If we consider the etymology of the word unique, we find its Latin origin unus, meaning one, single, only. This “one of a kind” marvel finds expression through the uniqueness of the soma. While all humans have common biological responses to life, through the affect and drive system, each of us is a unique perspective. There is no one else in the world who feels in just the way I feel, senses in just the way I sense and encounters life in just the way I do.
First order experiences refer to ways the organism responds internally to changes in the immediate environment through sensations relating to tension and release, steadily transforming a kaleidoscope of shifting meanings into higher level interpretations – the descriptions, interpretations and conclusions that we draw from what’s going on in the world around us. As each of us abstracts what the soma has deemed meaningful, our experiences are filtered through lenses of perception coloured by tints of our own making. Learning to accept our uniqueness as a fluid movement, rather than a fixed or static identity, keeps our “one of a kind” self ever growing and changing.
In a Continuum dive, we encounter what’s within – affects, feelings, and emotions, and their accompanying sensations – the undercurrents of our being and the lifeline to our uniqueness. Giving interested attention to the uncomfortable feelings of negative affects (fear, anger, distress, and especially shame) often begins a transformative process, inviting less integrated parts of ourselves to be once again integrated and available as pathways to living uniquely. To approach ourselves at this level calls for a great deal of interested vitality and an unwavering commitment to learning even when not understanding.
The process of cognition transforms the experiences of the organism into our uniquely human ways of “knowing,” involving both the commonly recognized intellect, along with the less commonly recognized thinking of the soma: impressions rising through memory, sensations and the subtle movements of muscular tensions and releases.
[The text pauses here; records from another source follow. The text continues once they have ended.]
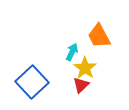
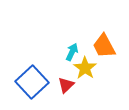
orange trapezoid: moved 5 px right, 10 px down
red triangle: moved 15 px left
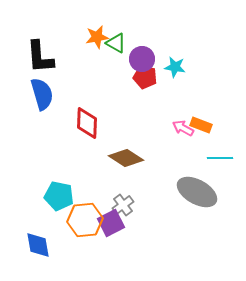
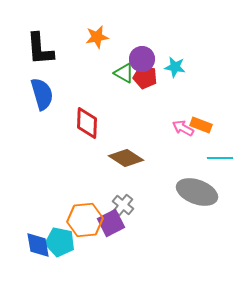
green triangle: moved 8 px right, 30 px down
black L-shape: moved 8 px up
gray ellipse: rotated 9 degrees counterclockwise
cyan pentagon: moved 1 px right, 46 px down
gray cross: rotated 15 degrees counterclockwise
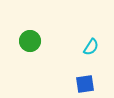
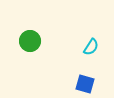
blue square: rotated 24 degrees clockwise
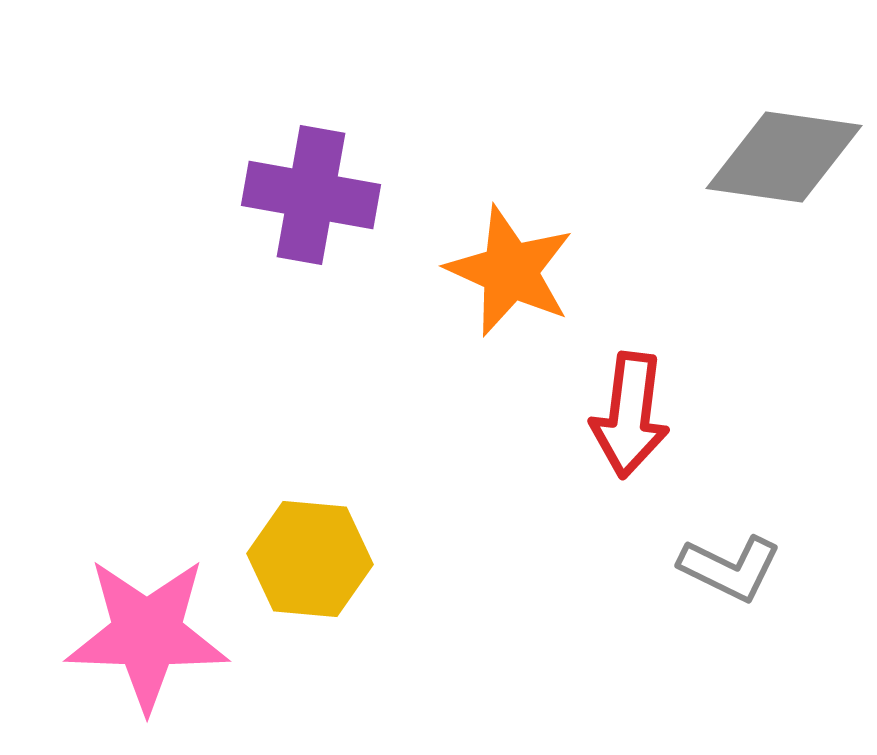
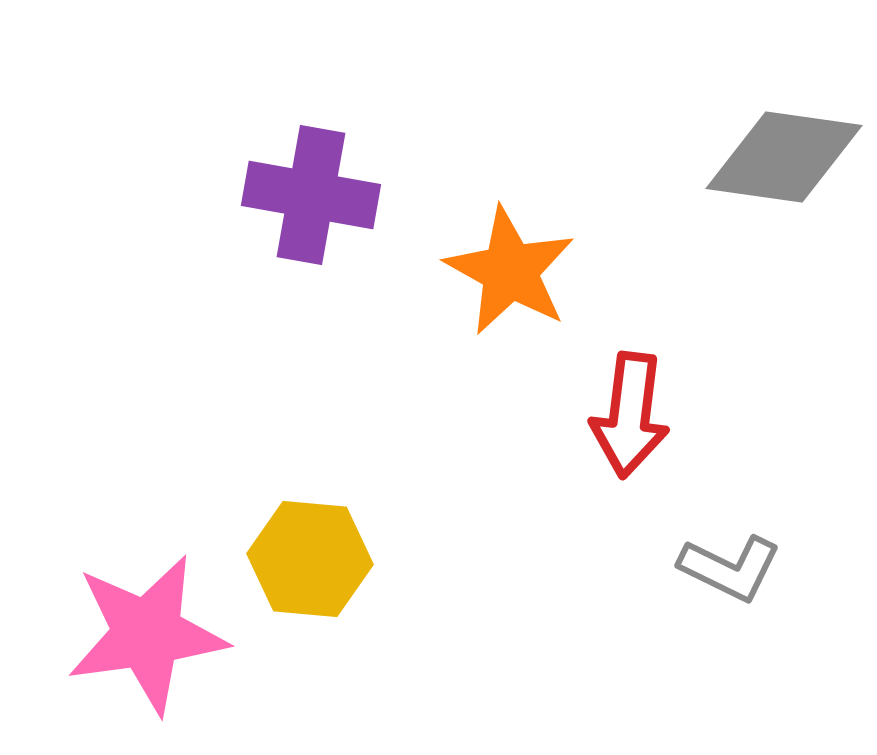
orange star: rotated 5 degrees clockwise
pink star: rotated 10 degrees counterclockwise
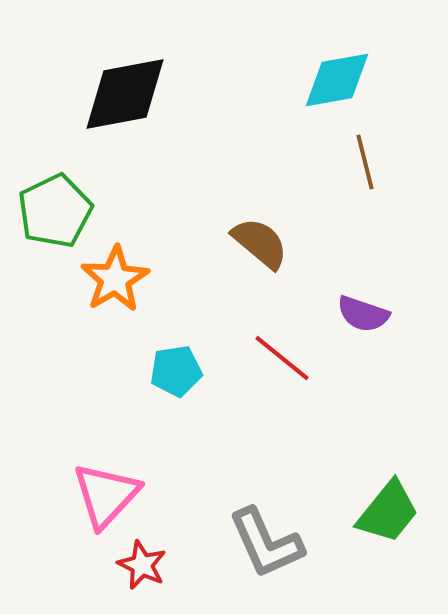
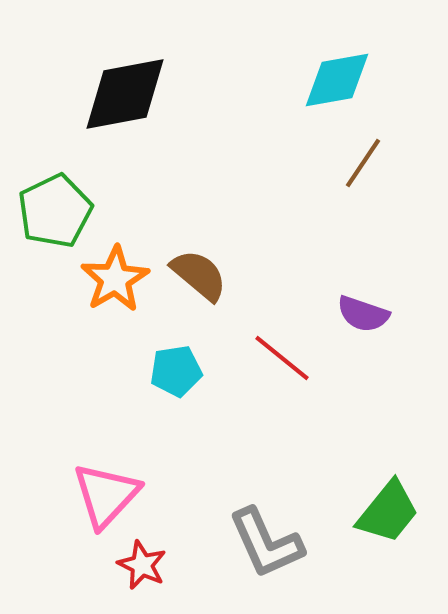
brown line: moved 2 px left, 1 px down; rotated 48 degrees clockwise
brown semicircle: moved 61 px left, 32 px down
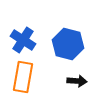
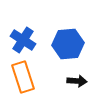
blue hexagon: rotated 20 degrees counterclockwise
orange rectangle: rotated 28 degrees counterclockwise
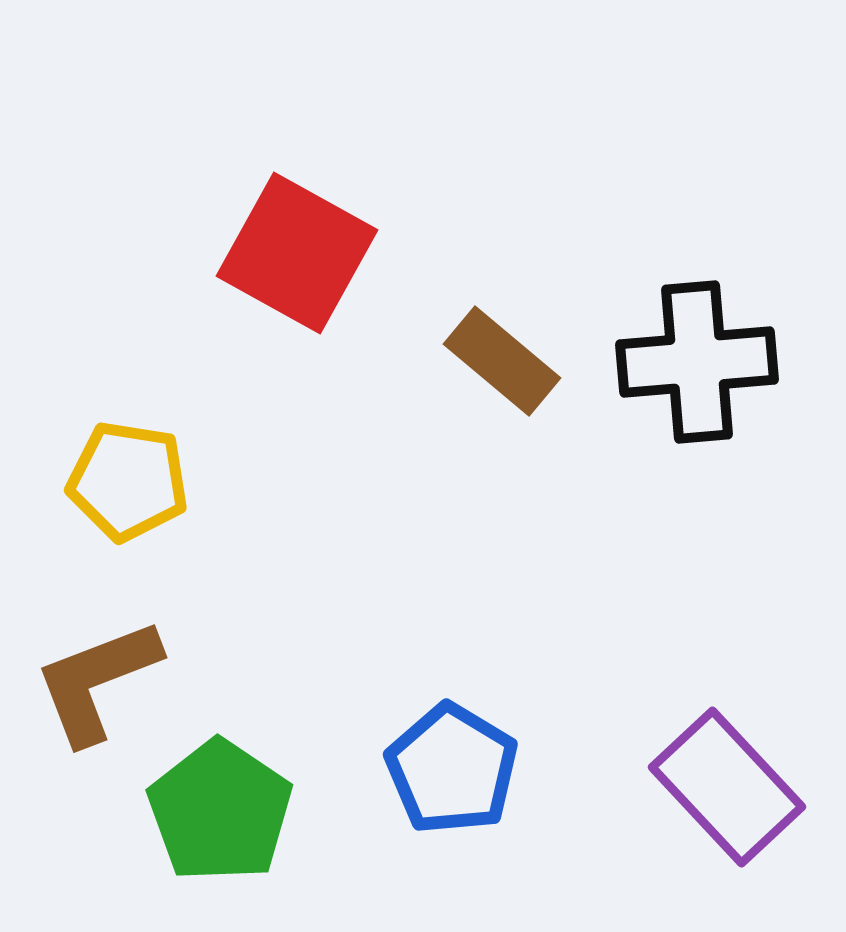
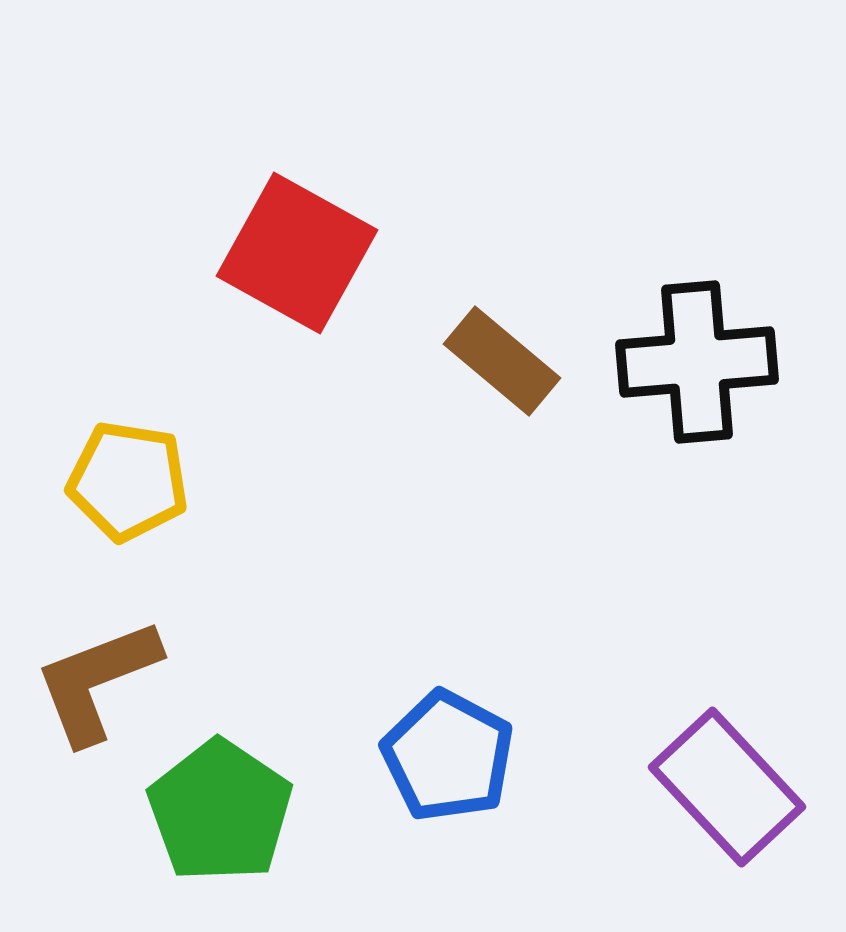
blue pentagon: moved 4 px left, 13 px up; rotated 3 degrees counterclockwise
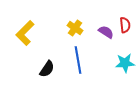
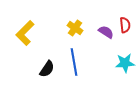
blue line: moved 4 px left, 2 px down
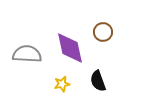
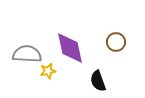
brown circle: moved 13 px right, 10 px down
yellow star: moved 14 px left, 13 px up
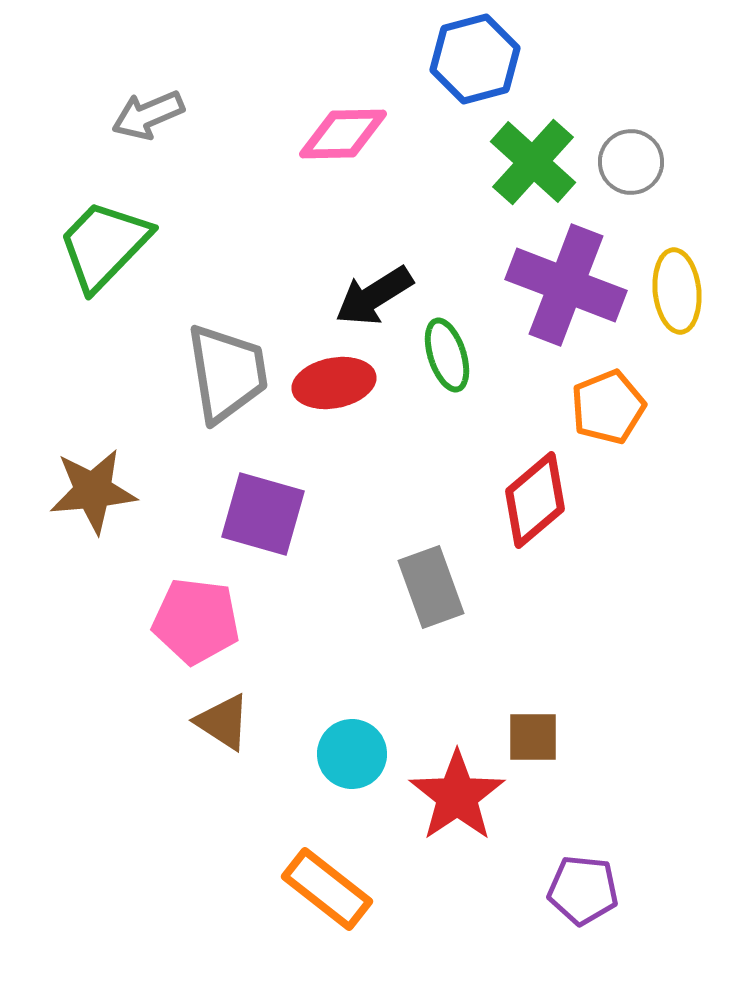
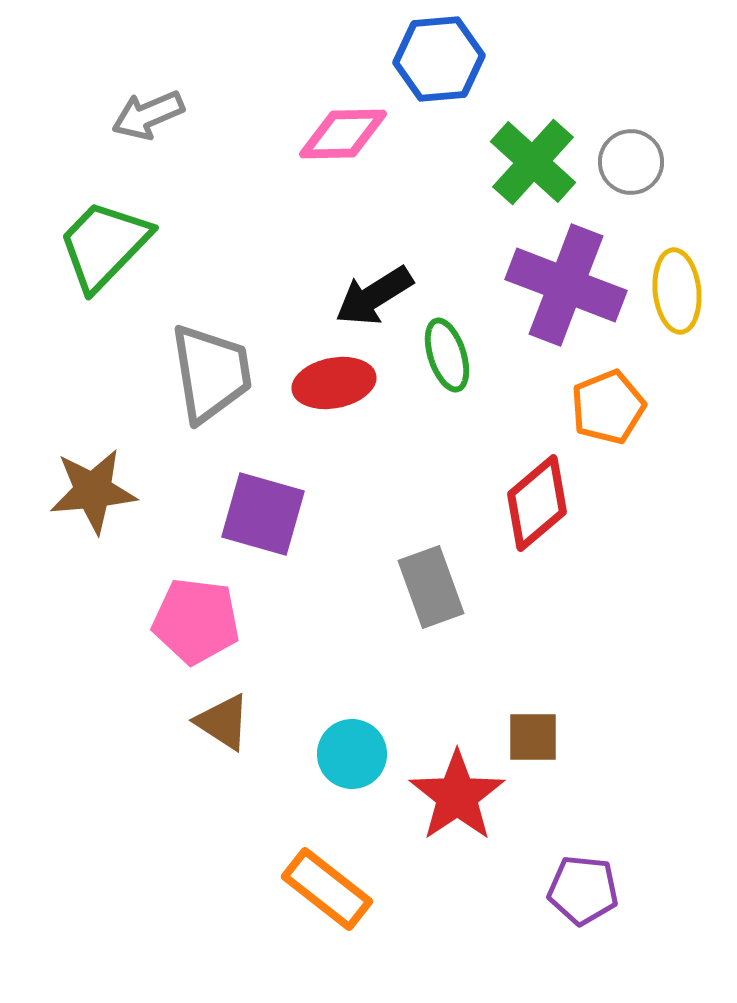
blue hexagon: moved 36 px left; rotated 10 degrees clockwise
gray trapezoid: moved 16 px left
red diamond: moved 2 px right, 3 px down
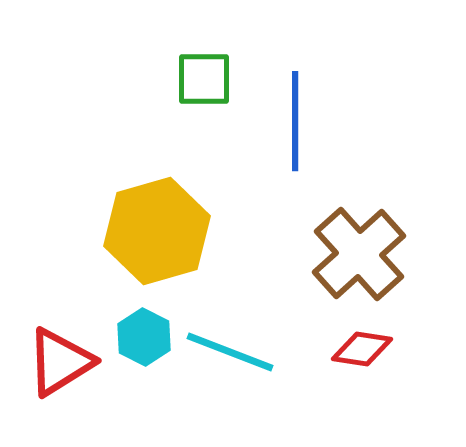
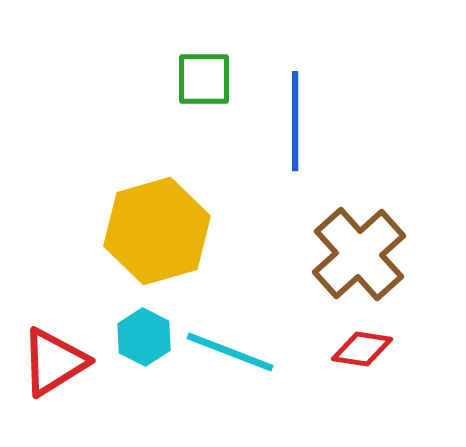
red triangle: moved 6 px left
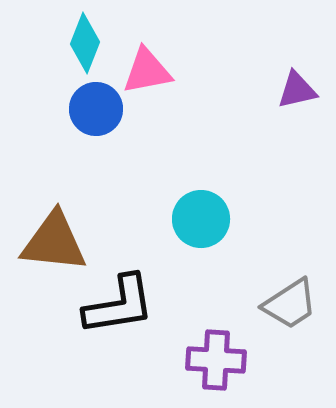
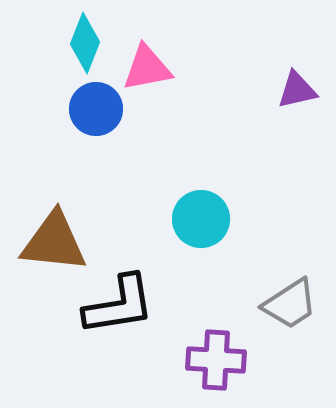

Emerging from the silence of the soma and the symbolic realms of thought and language comes a new perspective – symbol informed by silence – thinking informed by feeling – an individual living “on the edge,” informed by uniqueness.
Often hidden is an implicit sense of learned shame around accepting our uniqueness. Learning into shame – becoming curious, questioning assumptions and exploring the underlying motivations of the affect system – in other words, finding movement within the resistance begins to soften the hardened shell of the self-image, opening to a vast and colourful kaleidoscope of possibilities. Cultivating an awareness of how we participate in this transformational process keeps us seeking, with each turn revealing unexpected and ever-changing wonders.
I see this as a seeking movement in a lifelong fluid learning process. As we dive into the mysterious waters of “the self,” we deepen our appreciation of each individual as a unique perspective with a thriving “one and only” contribution towards the whole.
“Uniqueness is always seeking. And seeking is on the edge. One of a kind moment – each moment is one of a kind at the learning level. That’s what learning fundamentally means, the uniqueness of experience.”